A experiência da procura de trabalho. Interações, vivências e significados

O Brasil vive uma forte onda de geração de empregos formais, mas boa parte destes surge em ocupações de menor qualificação e remuneração, no comércio e nos serviços padronizados, para os quais as empresas recorrem crescentemente aos serviços de intermediação e subcontratação de mão de obra. Conforme revela o livro, estes são nichos ocupacionais que atraem predominantemente jovens de origem social modesta, com níveis de instrução intermediários e pouca experiência de trabalho.

A cuidadosa etnografia revela a miríade de instituições e agentes responsáveis por “fabricar” candidatos; do pitoresco plaqueiro, passando pelos fabricadores de CVs, às agências de subcontratação de mão de obra, nas quais, por meio de “testes psicológicos” e de aptidão, dinâmicas em grupo e sessões de aconselhamento (como falar, se apresentar, se vestir e se portar), a filtragem e preparação dos candidatos são concluídas.

Muitas vezes as qualidades e qualificações exigidas e aprendidas nesse périplo não existem nem são necessárias: em que a “boa aparência”, o “espírito de liderança” e a “facilidade para trabalhar em equipe” – o que quer que esses lugares-comuns queiram dizer ou, na verdade, não queiram dizer – colaboram para que alguém seja um bom operador de telemarketing, por exemplo?

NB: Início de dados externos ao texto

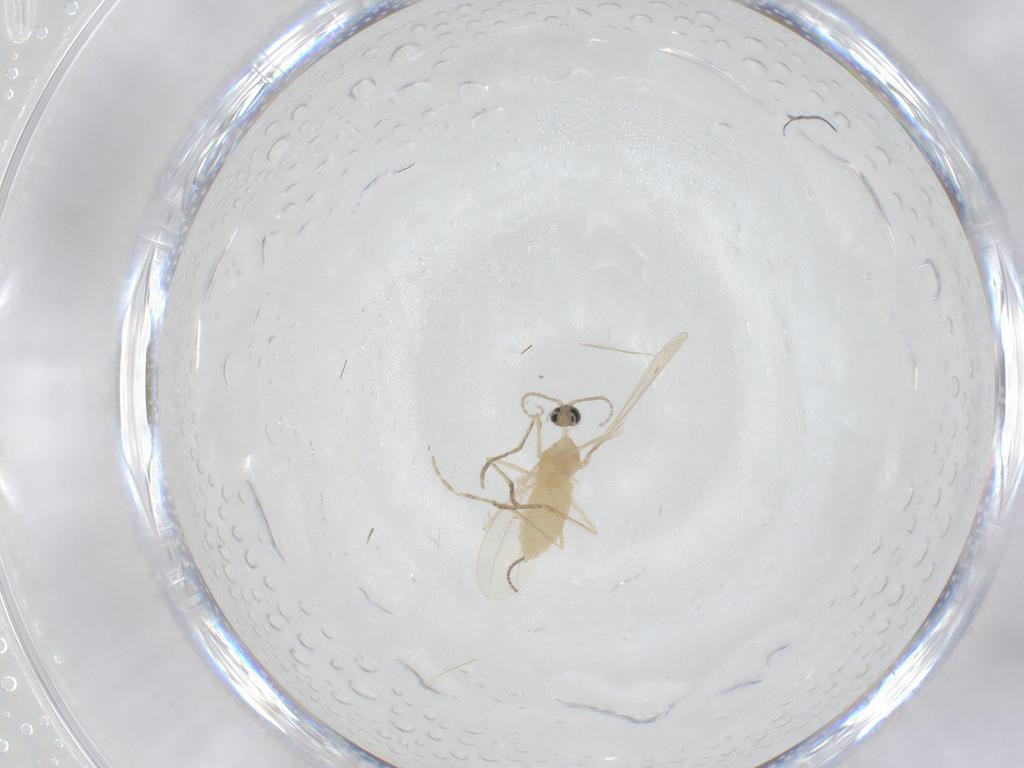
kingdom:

O problema da inserção dos jovens no mercado de trabalho não é brasileiro, é mundial; e se tornou mais e não menos complexo pelo fato de os indivíduos hoje serem mais escolarizados do que no passado, porque suas expectativas crescem junto com os anos de estudo. Lendo o livro (embora esta não seja uma conclusão explícita do trabalho), contudo, é difícil não concluir pela irracionalidade, do ponto de vista social, com que o mercado de intermediação de mão de obra vem “resolvendo” esse problema. Se quisermos encontrar causas menos conjunturais para a insatisfação dos jovens brasileiros, esse livro oferece boas luzes.